In part, sensitivity of a probe is determined by devising a standard against which its measurements can be compared. Thus, for example, U.S. Pat. No. 4,873,430 describes a technique for measuring a thin film or surface effect in which all reflected light is collected by a nearly-contacting detector, and in which a certain degree of signal normalization is achieved using separate detectors for specular and diffuse light collection. A similar device has also been described in a paper of Meeks, Weresin and Rosen presented at the ASM/STLE Tribology Conference, Maui, Hi. in Oct. 15-19, 1994. That system employs an integrating sphere substantially contiguous with and tangent to a disk to capture all diffuse reflection from the disk surface; apertures through the sphere allow two light paths to be directed at the tangent point for illumination of the point at 60.degree. incidence and collection of the specular component reflected from that point. The device includes automated scanning and collection, and autocalibration is achieved using reference mirrors.

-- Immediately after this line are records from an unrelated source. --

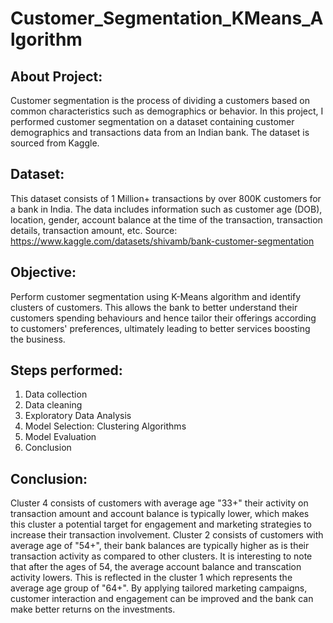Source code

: # Customer_Segmentation_KMeans_Algorithm

## About Project:
Customer segmentation is the process of dividing a customers based on common characteristics such as demographics or behavior. In this project, I performed customer segmentation on a dataset containing customer demographics and transactions data from an Indian bank. The dataset is sourced from Kaggle.

## Dataset:
This dataset consists of 1 Million+ transactions by over 800K customers for a bank in India. The data includes information such as customer age (DOB), location, gender, account balance at the time of the transaction, transaction details, transaction amount, etc.
Source: https://www.kaggle.com/datasets/shivamb/bank-customer-segmentation

## Objective:
Perform customer segmentation using K-Means algorithm and identify clusters of customers. This allows the bank to better understand their customers spending behaviours and hence tailor their offerings according to customers' preferences, ultimately leading to better services boosting the business.

## Steps performed:
1. Data collection
2. Data cleaning
3. Exploratory Data Analysis
4. Model Selection: Clustering Algorithms
5. Model Evaluation
6. Conclusion

## Conclusion:
Cluster 4 consists of customers with average age "33+" their activity on transaction amount and account balance is typically lower, which makes this cluster a potential target for engagement and marketing strategies to increase their transaction involvement.
Cluster 2 consists of customers with average age of "54+", their bank balances are typically higher as is their transaction activity as compared to other clusters.
It is interesting to note that after the ages of 54, the average account balance and transcation activity lowers. This is reflected in the cluster 1 which represents the average age group of "64+".
By applying tailored marketing campaigns, customer interaction and engagement can be improved and the bank can make better returns on the investments.

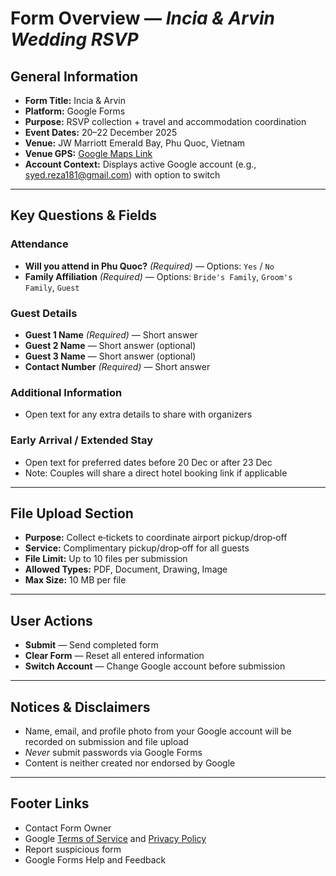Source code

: # Form Overview — *Incia & Arvin Wedding RSVP*

## General Information
- **Form Title:** Incia & Arvin
- **Platform:** Google Forms  
- **Purpose:** RSVP collection + travel and accommodation coordination  
- **Event Dates:** 20–22 December 2025  
- **Venue:** JW Marriott Emerald Bay, Phu Quoc, Vietnam  
- **Venue GPS:** [Google Maps Link](https://g.co/kgs/ue44eEn)  
- **Account Context:** Displays active Google account (e.g., syed.reza181@gmail.com) with option to switch

---

## Key Questions & Fields

### Attendance
- **Will you attend in Phu Quoc?** *(Required)* — Options: `Yes` / `No`
- **Family Affiliation** *(Required)* — Options: `Bride's Family`, `Groom's Family`, `Guest`

### Guest Details
- **Guest 1 Name** *(Required)* — Short answer  
- **Guest 2 Name** — Short answer (optional)  
- **Guest 3 Name** — Short answer (optional)  
- **Contact Number** *(Required)* — Short answer

### Additional Information
- Open text for any extra details to share with organizers

### Early Arrival / Extended Stay
- Open text for preferred dates before 20 Dec or after 23 Dec  
- Note: Couples will share a direct hotel booking link if applicable

---

## File Upload Section
- **Purpose:** Collect e‑tickets to coordinate airport pickup/drop‑off  
- **Service:** Complimentary pickup/drop‑off for all guests  
- **File Limit:** Up to 10 files per submission  
- **Allowed Types:** PDF, Document, Drawing, Image  
- **Max Size:** 10 MB per file

---

## User Actions
- **Submit** — Send completed form  
- **Clear Form** — Reset all entered information  
- **Switch Account** — Change Google account before submission

---

## Notices & Disclaimers
- Name, email, and profile photo from your Google account will be recorded on submission and file upload  
- *Never* submit passwords via Google Forms  
- Content is neither created nor endorsed by Google

---

## Footer Links
- Contact Form Owner  
- Google [Terms of Service](https://policies.google.com/terms) and [Privacy Policy](https://policies.google.com/privacy)  
- Report suspicious form  
- Google Forms Help and Feedback
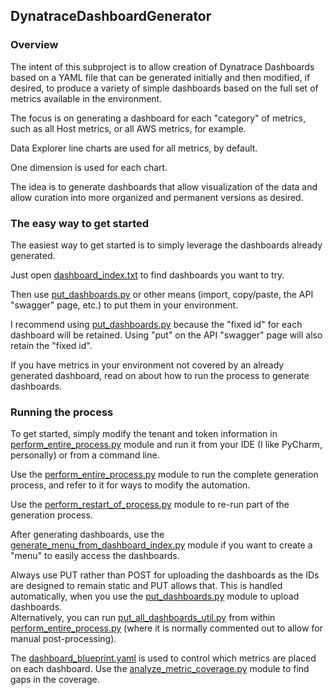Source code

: ## DynatraceDashboardGenerator

### Overview
The intent of this subproject is to allow creation of Dynatrace Dashboards based on a YAML file that can be generated initially and then modified, if desired, to produce a variety of simple dashboards based on the full set of metrics available in the environment.

The focus is on generating a dashboard for each "category" of metrics, such as all Host metrics, or all AWS metrics, for example.

Data Explorer line charts are used for all metrics, by default.

One dimension is used for each chart.

The idea is to generate dashboards that allow visualization of the data and allow curation into more organized and permanent versions as desired.

### The easy way to get started

The easiest way to get started is to simply leverage the dashboards already generated.  

Just open [dashboard_index.txt](https://github.com/Dynatrace-Dave-Mauney/Automation/blob/main/DynatraceDashboardGenerator/dashboard_index.txt) to find dashboards you want to try.

Then use [put_dashboards.py](https://github.com/Dynatrace-Dave-Mauney/Automation/blob/main/Dashboards/put_dashboards.py) or other means (import, copy/paste, the API "swagger" page, etc.) to put them in your environment.

I recommend using [put_dashboards.py](https://github.com/Dynatrace-Dave-Mauney/Automation/blob/main/Dashboards/put_dashboards.py) because the "fixed id" for each dashboard will be retained.  Using "put" on the API "swagger" page will also retain the "fixed id". 

If you have metrics in your environment not covered by an already generated dashboard, read on about how to run the process to generate dashboards.

### Running the process

To get started, simply modify the tenant and token information in [perform_entire_process.py](https://github.com/Dynatrace-Dave-Mauney/Automation/blob/main/DynatraceDashboardGenerator/perform_entire_process.py) module and run it from your IDE (I like PyCharm, personally) or from a command line.

Use the [perform_entire_process.py](https://github.com/Dynatrace-Dave-Mauney/Automation/blob/main/DynatraceDashboardGenerator/perform_entire_process.py) module to run the complete generation process, and refer to it for ways to modify the automation.

Use the [perform_restart_of_process.py](https://github.com/Dynatrace-Dave-Mauney/Automation/blob/main/DynatraceDashboardGenerator/perform_restart_of_process.py) module to re-run part of the generation process.

After generating dashboards, use the [generate_menu_from_dashboard_index.py](https://github.com/Dynatrace-Dave-Mauney/Automation/blob/main/Dashboards/generate_menu_from_dashboard_index.py) module if you want to create a "menu" to easily access the dashboards.

Always use PUT rather than POST for uploading the dashboards as the IDs are designed to remain static and PUT allows that.  This is handled automatically, when you use the [put_dashboards.py](https://github.com/Dynatrace-Dave-Mauney/Automation/blob/main/Dashboards/put_dashboards.py) module to upload dashboards.  
Alternatively, you can run [put_all_dashboards_util.py](https://github.com/Dynatrace-Dave-Mauney/Automation/blob/main/DynatraceDashboardGenerator/put_all_dashboards_util.py) from within [perform_entire_process.py](https://github.com/Dynatrace-Dave-Mauney/Automation/blob/main/DynatraceDashboardGenerator/perform_entire_process.py) (where it is normally commented out to allow for manual post-processing).

The [dashboard_blueprint.yaml](https://github.com/Dynatrace-Dave-Mauney/Automation/blob/main/DynatraceDashboardGenerator/dashboard_blueprint.yaml) is used to control which metrics are placed on each dashboard.
Use the [analyze_metric_coverage.py](https://github.com/Dynatrace-Dave-Mauney/Automation/blob/main/DynatraceDashboardGenerator/analyze_metric_coverage.py) module to find gaps in the coverage.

While each of these approaches utilizes sound theoretical models to address the problem of obtaining normalizable and meaningful levels of signal from a thin film, many practical realities should be recognized in the operation of these devices. Thus, for example, the taking of reflectance measurements on a micrometer-scale region may require multiply-repeated sampling and averaging, or integrating, to obtain a repeatable result. Furthermore, while it may be considerably more informative to compare like measurements taken from many consecutive points on a single disk, even the collection of many thousands of data samples may still provide relatively sparse information about the total working surface of the disk. Furthermore, one of the more interesting avenues of research, involving wear test measurements taken from the same disk before and after use, is severely hampered by the difficulty or impossibility of achieving submicron registration of the disk with an earlier position once it has been removed from the measurement stage. This restricts such tests to the brief wear testing that can be performed while the disk remains on the optical measurement stage, or to relatively uninformative comparison of measurement ensembles, rather than pointwise measurement comparisons taken on a single disk over an extended time.
Accordingly, improvements in optical film measurement apparatus are desirable.